[Records from a dataset]
################

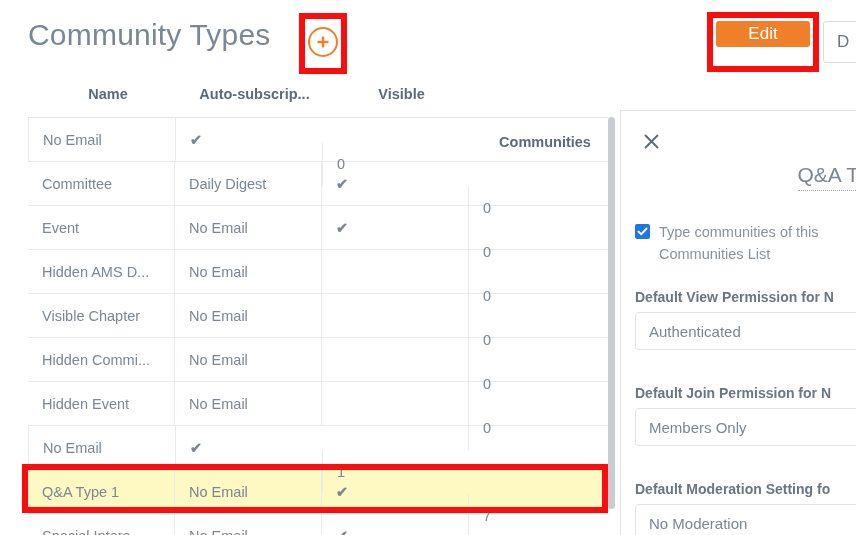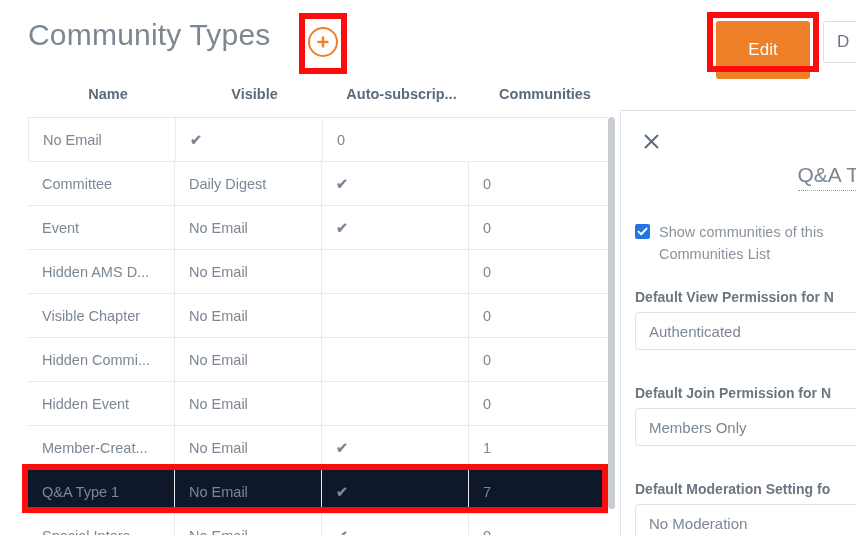--- a/index.html
+++ b/index.html
@@ -32,7 +32,7 @@
 
   .edit-btn {
     position: absolute; left: 716px; top: 21px;
-    width: 94px; height: 58px;
+    width: 94px; height: 26px;
     background: #f07f29; border: none; border-radius: 3px;
     color: #ffffff; font-size: 17px;
     font-family: "Liberation Sans", sans-serif;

################

### Exercise
Exact copy, no pictures: reproduce every record above.

### Answer box
--- a/index.html
+++ b/index.html
@@ -32,7 +32,7 @@
 
   .edit-btn {
     position: absolute; left: 716px; top: 21px;
-    width: 94px; height: 58px;
+    width: 94px; height: 26px;
     background: #f07f29; border: none; border-radius: 3px;
     color: #ffffff; font-size: 17px;
     font-family: "Liberation Sans", sans-serif;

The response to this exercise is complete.